It's the economic improvement since that created the iPad. iPad is not in anyway comparable to the technological innovation in 1960 that put a man to the moon.
It's like someone using VS2010 and C# 4.0 seeing the SICP book for the first time, or a chance encounter with LISP. And you would know we didn't improve that much since the days we put a man on the moon.
And gunpowder was invented in China centuries ago. That's the kind of technology that put a man on the moon, in the same relation that your examples have with an iPad.
If you really think that Lisp by itself embodies all the technology that is in C# 4.0, rather than merely being able to encode and implement such technologies, then I don't think you know what you're talking about. To get Lisp to do everything C# 4.0 can do, you'd have to write a compiler for it in Lisp macros. That Lisp has a macro system that can do this is, to me, no more interesting than that I can also write a compiler in assembler.

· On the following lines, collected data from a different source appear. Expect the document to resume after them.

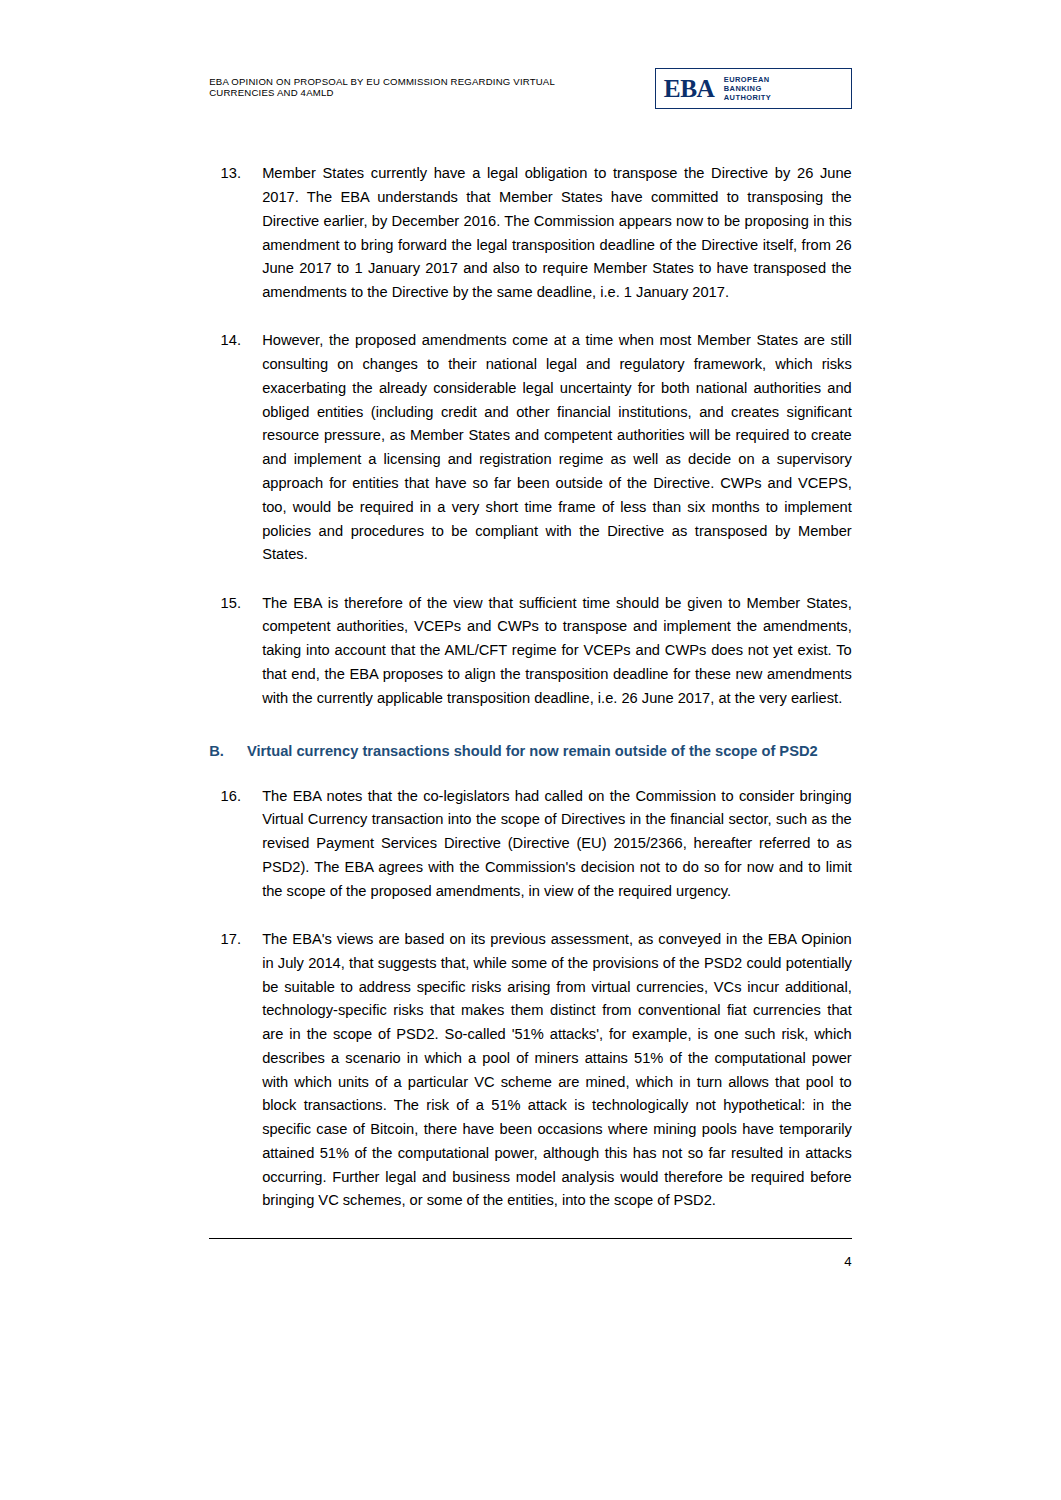EBA Opinion on Propsoal by EU Commission Regarding Virtual Currencies and 4AMLD
EBA
European
Banking
Authority
Member States currently have a legal obligation to transpose the Directive by 26 June 2017. The EBA understands that Member States have committed to transposing the Directive earlier, by December 2016. The Commission appears now to be proposing in this amendment to bring forward the legal transposition deadline of the Directive itself, from 26 June 2017 to 1 January 2017 and also to require Member States to have transposed the amendments to the Directive by the same deadline, i.e. 1 January 2017.
However, the proposed amendments come at a time when most Member States are still consulting on changes to their national legal and regulatory framework, which risks exacerbating the already considerable legal uncertainty for both national authorities and obliged entities (including credit and other financial institutions, and creates significant resource pressure, as Member States and competent authorities will be required to create and implement a licensing and registration regime as well as decide on a supervisory approach for entities that have so far been outside of the Directive. CWPs and VCEPS, too, would be required in a very short time frame of less than six months to implement policies and procedures to be compliant with the Directive as transposed by Member States.
The EBA is therefore of the view that sufficient time should be given to Member States, competent authorities, VCEPs and CWPs to transpose and implement the amendments, taking into account that the AML/CFT regime for VCEPs and CWPs does not yet exist. To that end, the EBA proposes to align the transposition deadline for these new amendments with the currently applicable transposition deadline, i.e. 26 June 2017, at the very earliest.
B.
Virtual currency transactions should for now remain outside of the scope of PSD2
The EBA notes that the co-legislators had called on the Commission to consider bringing Virtual Currency transaction into the scope of Directives in the financial sector, such as the revised Payment Services Directive (Directive (EU) 2015/2366, hereafter referred to as PSD2). The EBA agrees with the Commission's decision not to do so for now and to limit the scope of the proposed amendments, in view of the required urgency.
The EBA's views are based on its previous assessment, as conveyed in the EBA Opinion in July 2014, that suggests that, while some of the provisions of the PSD2 could potentially be suitable to address specific risks arising from virtual currencies, VCs incur additional, technology-specific risks that makes them distinct from conventional fiat currencies that are in the scope of PSD2. So-called '51% attacks', for example, is one such risk, which describes a scenario in which a pool of miners attains 51% of the computational power with which units of a particular VC scheme are mined, which in turn allows that pool to block transactions. The risk of a 51% attack is technologically not hypothetical: in the specific case of Bitcoin, there have been occasions where mining pools have temporarily attained 51% of the computational power, although this has not so far resulted in attacks occurring. Further legal and business model analysis would therefore be required before bringing VC schemes, or some of the entities, into the scope of PSD2.
4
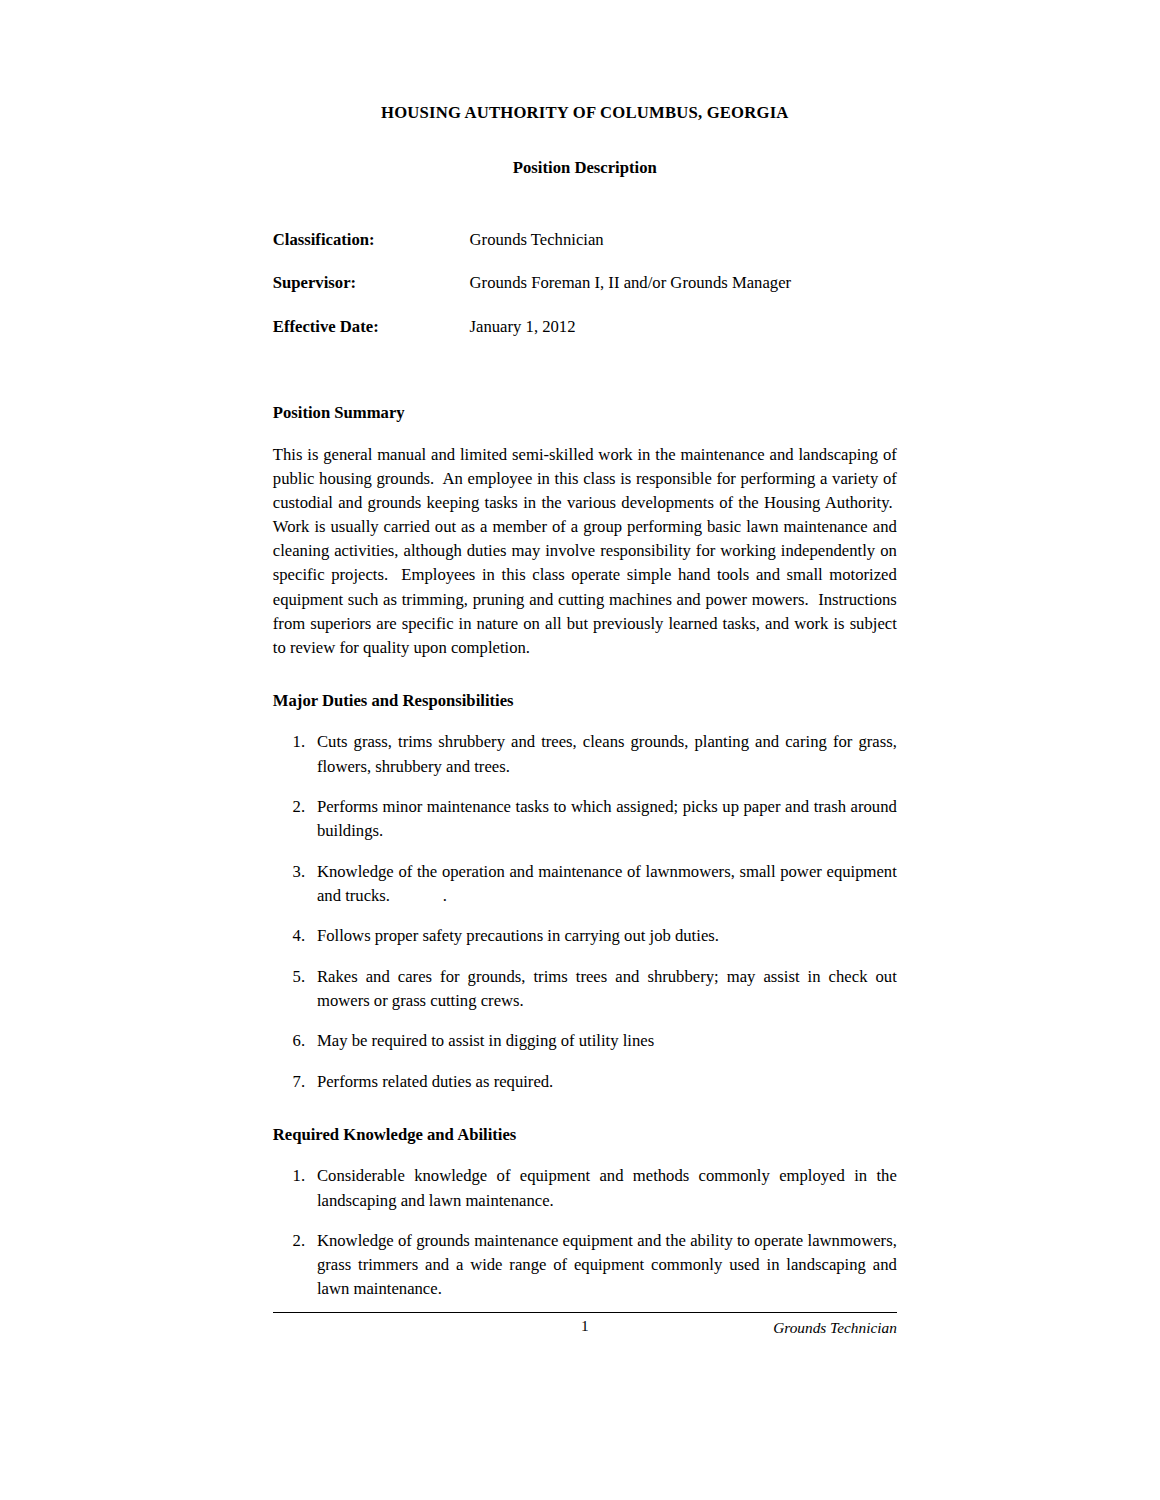HOUSING AUTHORITY OF COLUMBUS, GEORGIA
Position Description
| Classification: | Grounds Technician |
| Supervisor: | Grounds Foreman I, II and/or Grounds Manager |
| Effective Date: | January 1, 2012 |
Position Summary
This is general manual and limited semi-skilled work in the maintenance and landscaping of public housing grounds. An employee in this class is responsible for performing a variety of custodial and grounds keeping tasks in the various developments of the Housing Authority. Work is usually carried out as a member of a group performing basic lawn maintenance and cleaning activities, although duties may involve responsibility for working independently on specific projects. Employees in this class operate simple hand tools and small motorized equipment such as trimming, pruning and cutting machines and power mowers. Instructions from superiors are specific in nature on all but previously learned tasks, and work is subject to review for quality upon completion.
Major Duties and Responsibilities
Cuts grass, trims shrubbery and trees, cleans grounds, planting and caring for grass, flowers, shrubbery and trees.
Performs minor maintenance tasks to which assigned; picks up paper and trash around buildings.
Knowledge of the operation and maintenance of lawnmowers, small power equipment and trucks. .
Follows proper safety precautions in carrying out job duties.
Rakes and cares for grounds, trims trees and shrubbery; may assist in check out mowers or grass cutting crews.
May be required to assist in digging of utility lines
Performs related duties as required.
Required Knowledge and Abilities
Considerable knowledge of equipment and methods commonly employed in the landscaping and lawn maintenance.
Knowledge of grounds maintenance equipment and the ability to operate lawnmowers, grass trimmers and a wide range of equipment commonly used in landscaping and lawn maintenance.
1
Grounds Technician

Gunpowder is not even remotely close to "the kind of technology that put a man on the moon". That's absurd.
Lisp might not have everything that C# 4.0 does, but so what? Most of the world still runs on C. Hell, for that matter, a depressing amount of the world still runs on Fortran and COBOL. C, Fortran, COBOL ... they are adequate, if not exactly fun, tools that can generally be used to get there from here. I promise you that there is nothing you can do in C# 4.0 and WTF 11.12 that I can't do in C.
But just go ahead and try to get to the moon using gunpowder.
The first cell phone was developed in 1947 http://en.wikipedia.org/wiki/History_of_mobile_phones
The Internet starts in 1950 http://en.wikipedia.org/wiki/History_of_the_Internet
Tablet computers were prototyped in 1968 http://en.wikipedia.org/wiki/Dynabook
It's the economic improvement since that created the iPad. iPad is not in anyway comparable to the technological innovation in 1960 that put a man to the moon.
It's like someone using VS2010 and C# 4.0 seeing the SICP book for the first time, or a chance encounter with LISP. And you would know we didn't improve that much since the days we put a man on the moon.